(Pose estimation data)
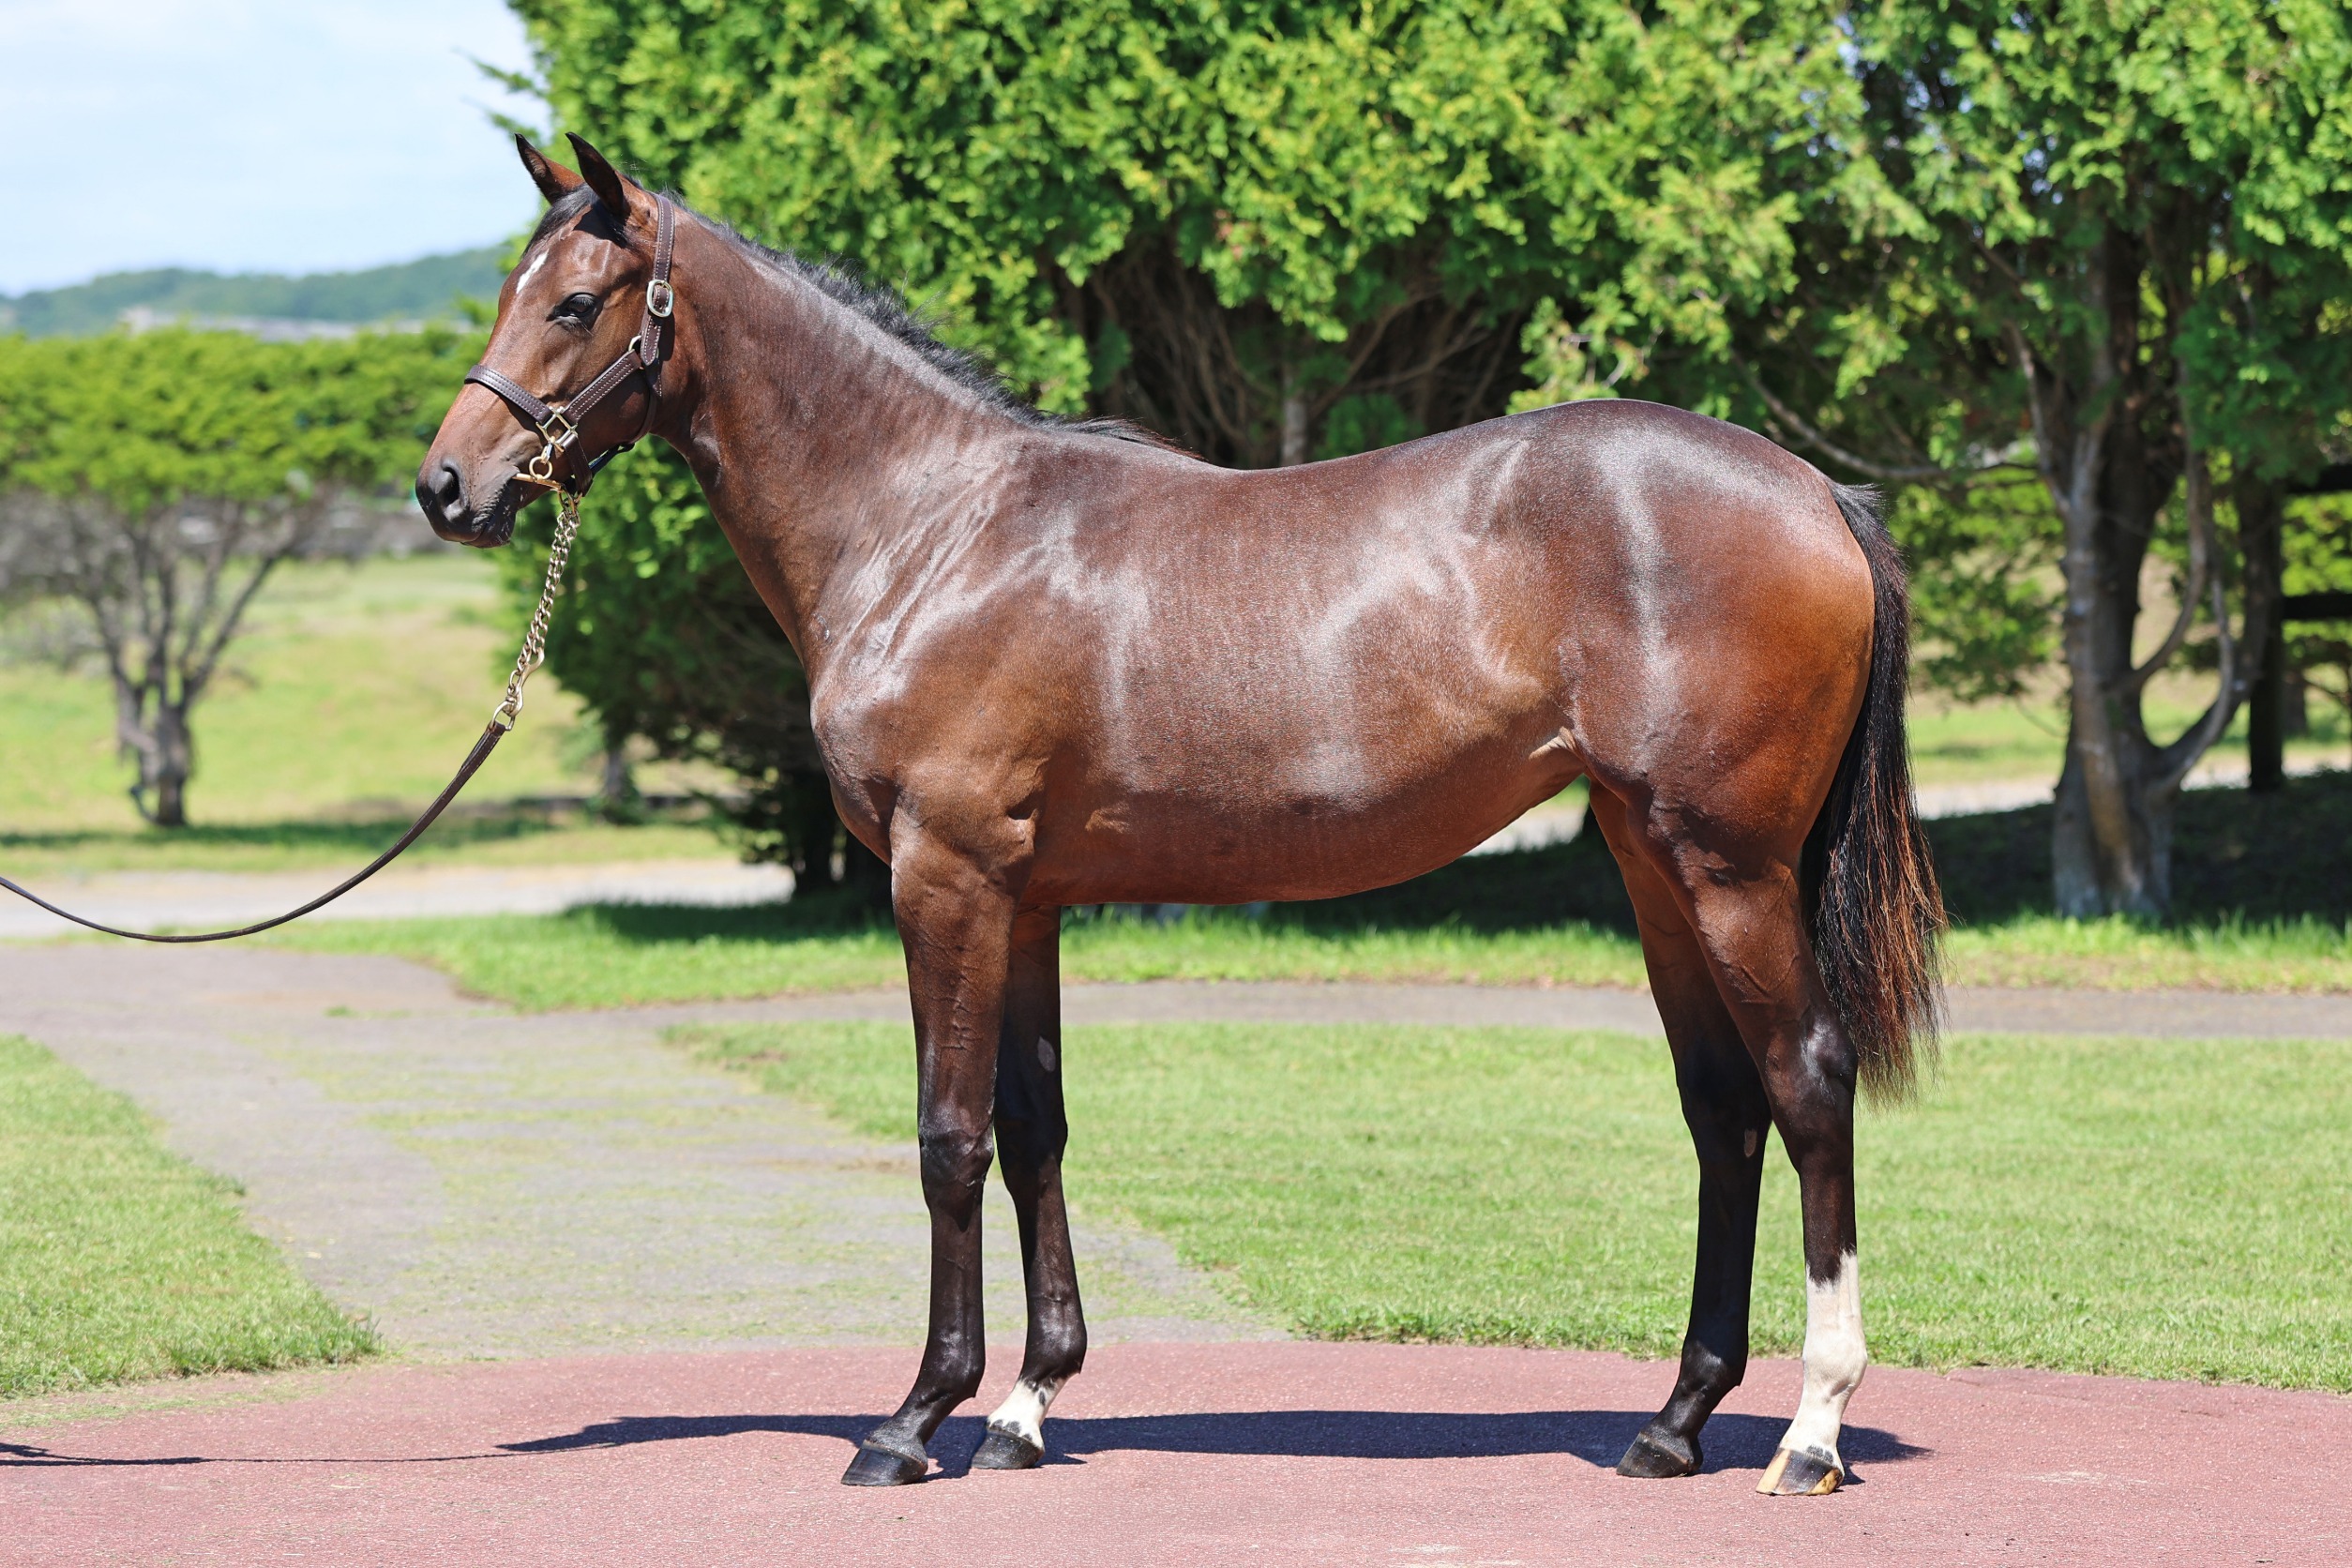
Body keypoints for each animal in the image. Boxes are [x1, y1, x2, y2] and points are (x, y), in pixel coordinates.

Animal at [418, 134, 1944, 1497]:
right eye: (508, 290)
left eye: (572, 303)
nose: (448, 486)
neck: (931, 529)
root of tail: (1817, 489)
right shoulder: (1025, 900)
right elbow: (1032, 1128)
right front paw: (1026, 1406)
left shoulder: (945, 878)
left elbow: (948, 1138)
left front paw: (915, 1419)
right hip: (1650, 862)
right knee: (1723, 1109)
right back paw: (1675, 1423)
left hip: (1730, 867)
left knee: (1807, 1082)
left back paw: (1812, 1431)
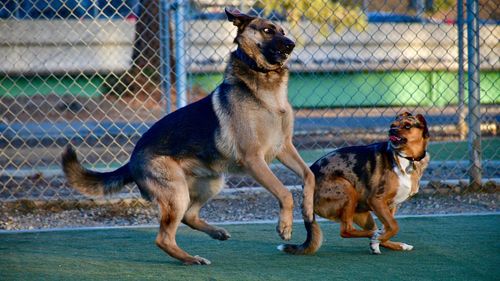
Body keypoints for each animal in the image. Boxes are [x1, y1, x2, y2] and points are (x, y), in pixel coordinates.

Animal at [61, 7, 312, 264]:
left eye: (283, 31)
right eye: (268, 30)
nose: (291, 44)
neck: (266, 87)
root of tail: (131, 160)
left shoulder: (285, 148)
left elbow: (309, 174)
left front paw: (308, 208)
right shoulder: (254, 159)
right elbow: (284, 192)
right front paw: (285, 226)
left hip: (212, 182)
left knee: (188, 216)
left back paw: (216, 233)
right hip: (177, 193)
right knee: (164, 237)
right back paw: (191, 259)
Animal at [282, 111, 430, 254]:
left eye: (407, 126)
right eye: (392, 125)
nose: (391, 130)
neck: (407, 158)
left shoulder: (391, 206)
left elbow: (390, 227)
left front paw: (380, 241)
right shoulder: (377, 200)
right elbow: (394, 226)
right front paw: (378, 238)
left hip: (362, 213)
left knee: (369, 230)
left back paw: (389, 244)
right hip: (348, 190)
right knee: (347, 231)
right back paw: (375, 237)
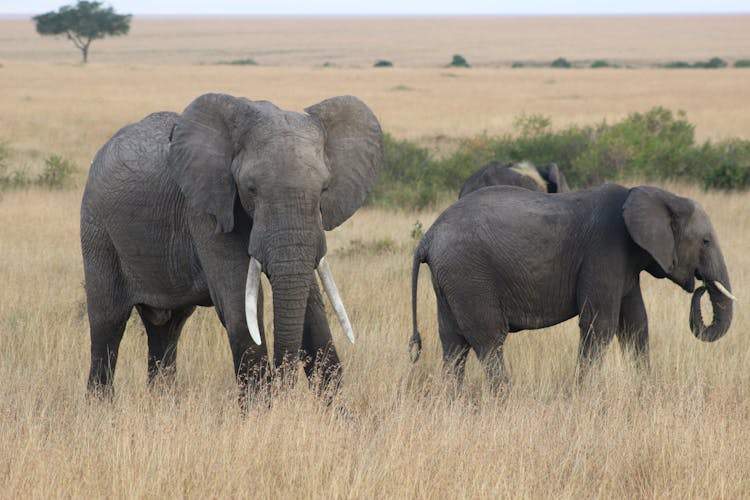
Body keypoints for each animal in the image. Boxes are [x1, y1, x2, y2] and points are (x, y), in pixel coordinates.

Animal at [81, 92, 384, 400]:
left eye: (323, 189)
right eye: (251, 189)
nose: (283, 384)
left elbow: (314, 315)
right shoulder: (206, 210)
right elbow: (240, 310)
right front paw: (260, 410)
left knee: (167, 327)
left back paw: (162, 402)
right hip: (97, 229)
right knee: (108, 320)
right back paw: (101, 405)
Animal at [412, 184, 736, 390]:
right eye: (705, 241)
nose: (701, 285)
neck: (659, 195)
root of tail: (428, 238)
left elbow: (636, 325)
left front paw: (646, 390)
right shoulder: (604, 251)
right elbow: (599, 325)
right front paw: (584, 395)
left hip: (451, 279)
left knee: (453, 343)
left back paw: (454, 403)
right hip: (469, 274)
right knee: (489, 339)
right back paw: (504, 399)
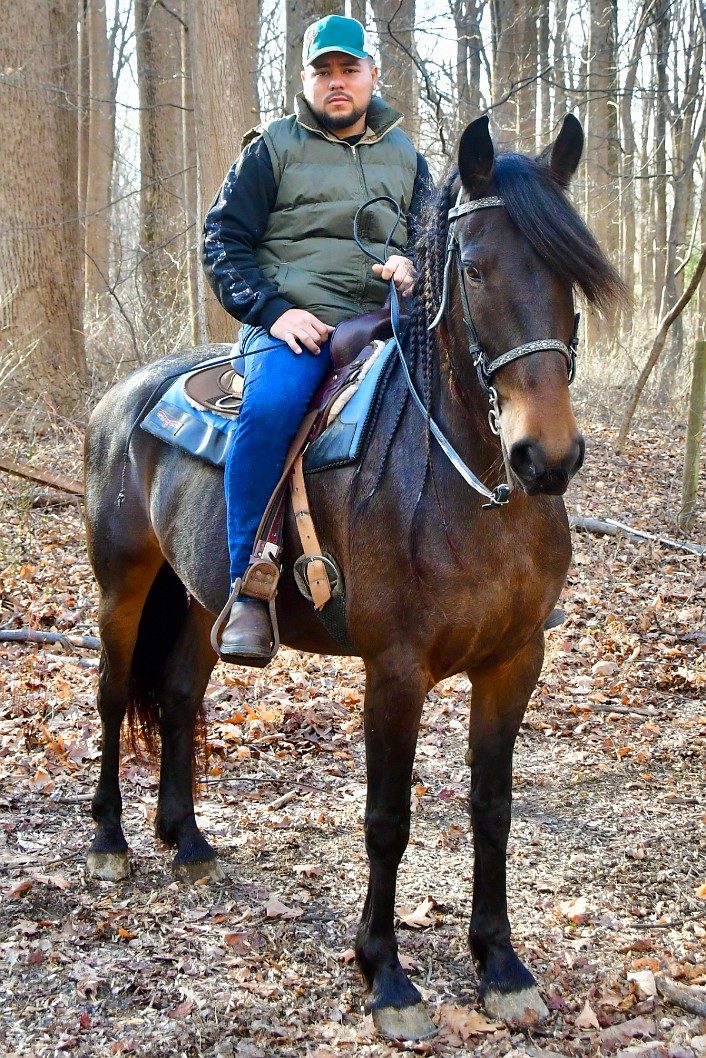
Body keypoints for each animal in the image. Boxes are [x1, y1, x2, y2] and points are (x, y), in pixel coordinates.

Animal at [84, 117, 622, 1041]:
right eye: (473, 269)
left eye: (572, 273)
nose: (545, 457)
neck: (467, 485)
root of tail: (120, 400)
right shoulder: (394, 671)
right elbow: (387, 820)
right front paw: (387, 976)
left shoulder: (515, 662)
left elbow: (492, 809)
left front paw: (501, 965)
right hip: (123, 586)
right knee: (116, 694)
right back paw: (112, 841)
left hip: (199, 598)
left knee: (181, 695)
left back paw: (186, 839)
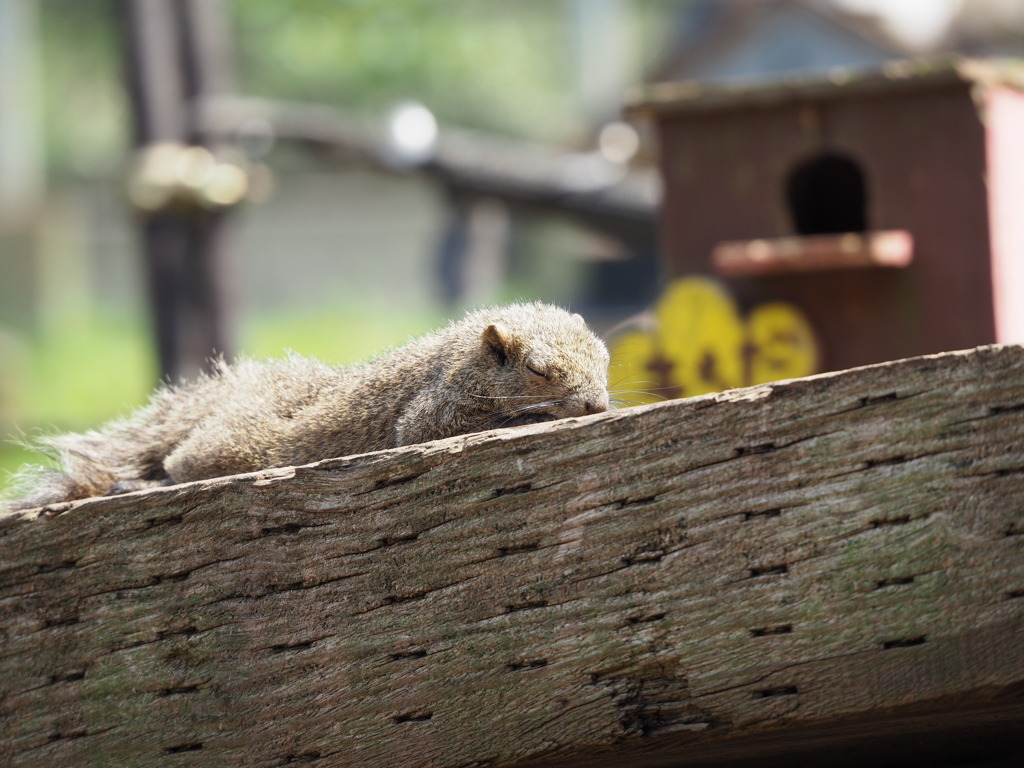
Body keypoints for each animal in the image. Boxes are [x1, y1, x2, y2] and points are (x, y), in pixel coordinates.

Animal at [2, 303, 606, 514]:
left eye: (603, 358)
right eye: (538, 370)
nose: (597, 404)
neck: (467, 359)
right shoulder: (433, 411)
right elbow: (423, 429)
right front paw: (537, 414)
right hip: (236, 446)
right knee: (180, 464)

#### ASSIGNED TASK:
Please retype the data exactly, but do not carry over any picture.

#### REPLY:
Body keypoints for each animal in the image. Boxes are [x1, y1, x2, y2] and points are (x, y), in pixel coordinates.

Animal at [418, 134, 1944, 1497]:
right eye: (508, 290)
left eye: (572, 303)
nose: (448, 486)
neck: (931, 529)
root of tail: (1817, 489)
right shoulder: (1025, 900)
right elbow: (1032, 1128)
right front paw: (1026, 1406)
left shoulder: (945, 878)
left elbow: (948, 1138)
left front paw: (915, 1419)
right hip: (1650, 862)
right knee: (1723, 1109)
right back paw: (1675, 1423)
left hip: (1730, 867)
left knee: (1807, 1082)
left back paw: (1812, 1431)
Body keypoints for each animal in the image. Boxes are [x1, y1, x2, y2] and points are (x, y), in pixel coordinates.

Animal at [61, 7, 312, 264]:
left eye: (283, 31)
right eye: (268, 30)
nose: (291, 44)
neck: (266, 87)
root of tail: (131, 160)
left shoulder: (285, 148)
left elbow: (309, 174)
left front paw: (308, 208)
right shoulder: (254, 159)
right elbow: (284, 192)
right front paw: (285, 226)
left hip: (212, 182)
left knee: (188, 216)
left back paw: (216, 233)
right hip: (177, 193)
right knee: (164, 237)
right back paw: (191, 259)
Animal at [282, 111, 430, 254]:
left eye: (407, 126)
right eye: (392, 125)
nose: (391, 130)
neck: (407, 158)
left shoulder: (391, 206)
left elbow: (390, 227)
left front paw: (380, 241)
right shoulder: (377, 200)
right elbow: (394, 226)
right front paw: (378, 238)
left hip: (362, 213)
left knee: (369, 230)
left back paw: (389, 244)
right hip: (348, 190)
right knee: (347, 231)
right back paw: (375, 237)
Body keypoints for each animal in the image. Boxes are [x1, y1, x2, y2] and points are (x, y), in pixel coordinates.

Animal at [81, 92, 384, 400]:
left eye: (323, 189)
right eye: (251, 189)
nose: (283, 384)
left elbow: (314, 315)
right shoulder: (206, 210)
right elbow: (240, 310)
right front paw: (260, 410)
left knee: (167, 327)
left back paw: (162, 402)
right hip: (97, 229)
right knee: (108, 320)
right back paw: (101, 405)
Animal at [412, 184, 736, 390]:
right eye: (705, 241)
nose: (701, 285)
neck: (659, 195)
root of tail: (428, 238)
left elbow: (636, 325)
left front paw: (646, 390)
right shoulder: (604, 251)
right elbow: (599, 325)
right front paw: (584, 395)
left hip: (451, 279)
left knee: (453, 343)
left back paw: (454, 403)
right hip: (469, 274)
right knee: (489, 339)
right back paw: (504, 399)
Body keypoints for each animal in the image. Boxes are [x1, y1, x2, y2] and points are (x, y), in pixel coordinates.

Animal at [84, 117, 622, 1041]:
right eye: (473, 269)
left eye: (572, 273)
nose: (545, 457)
neck: (467, 485)
root of tail: (120, 400)
right shoulder: (394, 671)
right elbow: (387, 820)
right front paw: (387, 976)
left shoulder: (515, 662)
left elbow: (492, 809)
left front paw: (501, 965)
right hip: (123, 586)
right knee: (116, 694)
right back paw: (112, 841)
left hip: (199, 598)
left knee: (181, 695)
left back paw: (186, 839)
Body keypoints for each animal in the image. Boxes are [x1, y1, x2, y2] and points are (x, y), in pixel coordinates.

Animal at [2, 303, 606, 514]:
left eye: (603, 358)
right eye: (538, 370)
nose: (597, 404)
neck: (467, 359)
right shoulder: (433, 411)
right elbow: (423, 429)
right front paw: (537, 414)
right hip: (236, 446)
right knee: (180, 464)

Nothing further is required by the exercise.